GOAL ▸
Go through the entries below and pull out every line that contains the word "number". Treat uppercase and lowercase as different.

MATERIAL SUPPLIED ▸

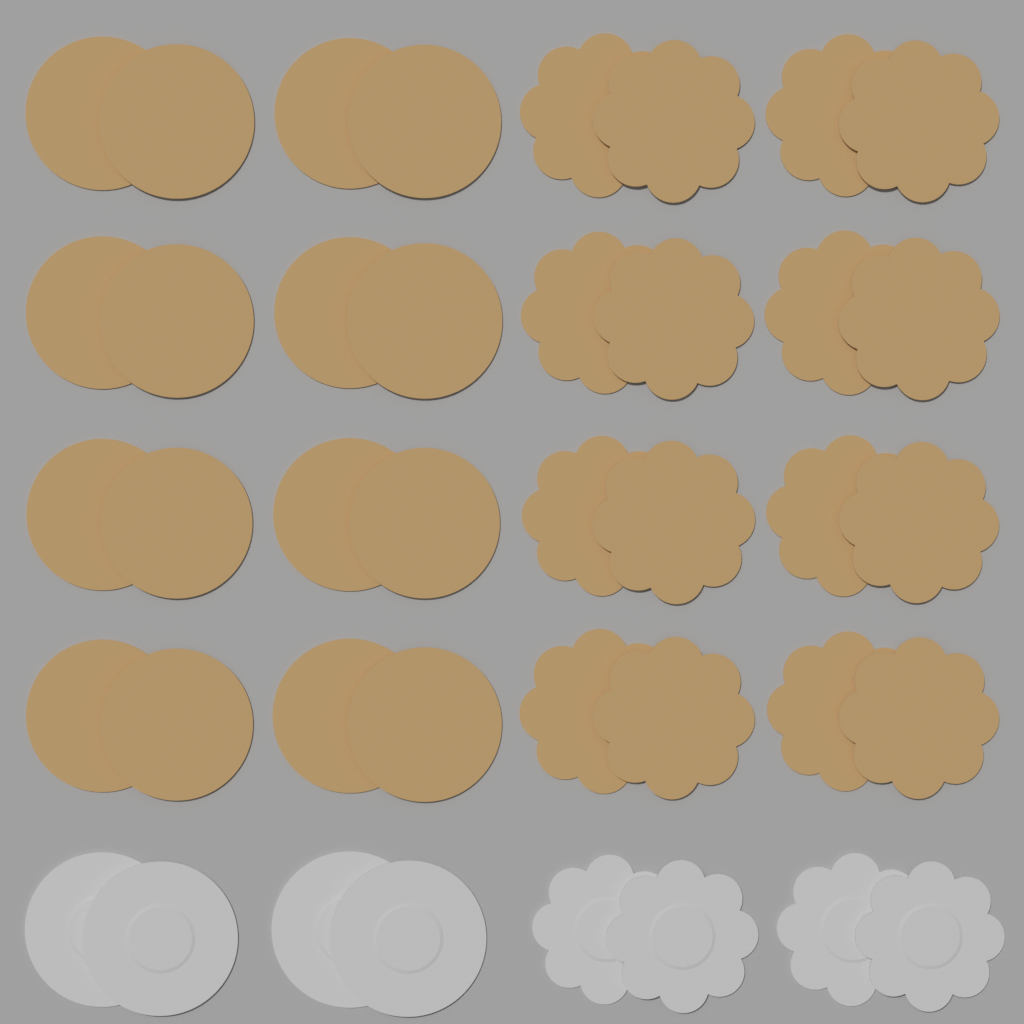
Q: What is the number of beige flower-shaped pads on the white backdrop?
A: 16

* * *

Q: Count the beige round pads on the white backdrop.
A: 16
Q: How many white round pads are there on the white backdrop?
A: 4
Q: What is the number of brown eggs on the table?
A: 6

TASK SOLUTION ▸
Q: What is the number of beige flower-shaped pads on the white backdrop?
Q: What is the number of brown eggs on the table?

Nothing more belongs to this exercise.